Figure 1 shows atherosclerotic plaque characteristics stratified by ITGB3 rs5918 genotype. In comparison with heterozygotes and with individuals homozygous for the major allele, individuals homozygous for the minor allele had a smaller total wall volume (p=0.04) and smaller maximum segmental wall thickness (p=0.01). The total lipid core volume and the maximum lipid core area was the highest among those homozygous for the minor allele, although the differences were not statistically significant. The percent of individuals with visible lipid core presence in any of the eight MRI slices was lower among individuals homozygous for the minor allele in comparison with heterozygotes and with those homozygous for the major allele. For both measures of the fibrous cap thickness (mean and minimum), individuals homozygous for SNP rs5918 minor allele exhibited values that were significantly lower than those observed for either heterozygotes or for major allele homozygotes. Initial analysis was performed with adjustment for age, gender, maximum segmental wall thickness, and ARIC study center. No significant attenuation of estimates was observed in adjustment for smoking (current, former, or never), prevalent coronary heart disease, diabetes, levels of total and non-HDL cholesterol and use of antihyperlipidemic medication and aspirin.

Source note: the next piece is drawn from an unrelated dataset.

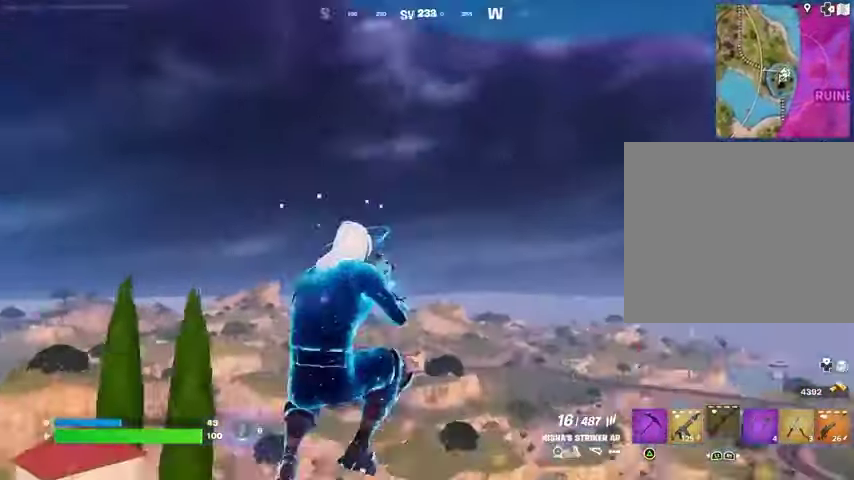
{"buttons": [], "left_stick": "left", "right_stick": "center", "events": [[167, "right_stick", "center"], [267, "left_stick", "left"]]}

Association of the SNP rs5918 polymorphism of the platelet GPIIIa glycoprotein with atherosclerotic plaque characteristics. Adjustment for age, gender, study center, and smoking.

The ARIC Carotid MRI Study.

* Analysis limited to whites with maximum wall thickness ≥1.5mm

**Analysis limited to whites with maximum wall thickness ≥1.5mm with additional adjustment for maximum wall thickness

*^φAnalysis limited to whites with maximum wall thickness ≥1.5mm and with presence of lipid core.

A. maximum wall thickness; B. total wall volume; C. percent of plaques with lipid core; D. total lipid core volume; E. maximum lipid core area; F. fibrous cap thickness

Principal components analysis of mean cap thickness, minimum cap thickness, maximum lipid core volume, and maximum segmental wall thickness identified two principal components, one associated with a thick fibrous cap, thick wall, and large volume of the lipid core; the other was positively associated with fibrous cap thickness and to a lesser degree negatively associated with lipid core volume and maximum segmental wall thickness (data not shown). In regression analysis adjusted for age and gender, we found the second principal component to be inversely associated with the presence of both minor alleles of SNP rs5918 (mean difference: −1.3737, 95% CI: −1.9223, −0.8248), while regression analyses performed with the first principal component were null (data not shown).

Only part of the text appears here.